**Text block**
[swift-evolution] Mark protocol methods with their protocol

Xiaodi Wu xiaodi.wu at gmail.com
Fri Sep 16 22:32:13 CDT 2016


On Fri, Sep 16, 2016 at 20:28 Karl <razielim at gmail.com> wrote:

> On 17 Sep 2016, at 01:45, Xiaodi Wu via swift-evolution <
> swift-evolution at swift.org> wrote:
>
> I absolutely agree that it's a problem worth solving. However, the
> question is whether a particular proposed design solves the problem and
> avoids previously stated weaknesses. What I'm saying here is that, so far,
> the conversation in this thread has involved reiterating already-proposed
> designs that have been critiqued. It's really quite tiring for me too to
> repeat the same critique when someone raises the same proposal a second or
> third time.
>
> It's possible that it makes sense to have a separate syntax for
> retroactive modeling. I haven't been able to come up with one that seems
> reasonable to me, or I would have written to this list to propose it. Do
> you have such a design in mind?
> On Fri, Sep 16, 2016 at 16:59 Charles Srstka <cocoadev at charlessoft.com>
> wrote:
>
>> On Sep 16, 2016, at 4:08 PM, Xiaodi Wu via swift-evolution <
>> swift-evolution at swift.org> wrote:
>>
>>
>> We've had this discussion on the list multiple times already. The gist of
>> the difficulty here is that most proposals for a mandatory keyword don't
>> permit retroactive modeling, so it's a no-go. On the other hand, the core
>> team seems to take a dim view to optional syntax, since that's more in the
>> ballpark of linters.

[Dataset items]

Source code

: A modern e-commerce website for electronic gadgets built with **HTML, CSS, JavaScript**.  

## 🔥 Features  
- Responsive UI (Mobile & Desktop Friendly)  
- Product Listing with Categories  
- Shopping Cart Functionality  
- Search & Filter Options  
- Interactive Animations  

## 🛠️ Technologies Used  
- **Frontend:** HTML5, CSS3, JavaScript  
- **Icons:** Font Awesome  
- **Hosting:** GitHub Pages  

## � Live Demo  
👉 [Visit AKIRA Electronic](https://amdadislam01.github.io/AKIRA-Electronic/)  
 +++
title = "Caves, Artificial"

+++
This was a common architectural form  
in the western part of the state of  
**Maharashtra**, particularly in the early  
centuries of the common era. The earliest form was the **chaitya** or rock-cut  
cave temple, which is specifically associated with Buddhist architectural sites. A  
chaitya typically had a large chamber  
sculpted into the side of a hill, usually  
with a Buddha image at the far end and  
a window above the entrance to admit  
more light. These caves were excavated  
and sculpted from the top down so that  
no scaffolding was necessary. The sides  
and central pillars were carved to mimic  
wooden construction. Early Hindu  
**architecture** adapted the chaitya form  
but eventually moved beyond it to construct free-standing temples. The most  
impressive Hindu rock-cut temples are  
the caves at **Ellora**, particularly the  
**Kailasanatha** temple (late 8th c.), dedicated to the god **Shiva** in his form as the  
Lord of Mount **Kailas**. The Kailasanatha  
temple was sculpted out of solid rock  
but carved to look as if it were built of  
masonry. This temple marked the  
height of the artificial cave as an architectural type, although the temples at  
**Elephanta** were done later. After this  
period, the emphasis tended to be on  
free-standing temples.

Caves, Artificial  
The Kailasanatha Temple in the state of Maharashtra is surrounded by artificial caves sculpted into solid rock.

**Written task**
Give every distinct email address that appears in the swift-evolution post above, in the form shown there.

**Answer to this problem**
- xiaodi.wu at gmail.com
- razielim at gmail.com
- swift-evolution at swift.org
- cocoadev at charlessoft.com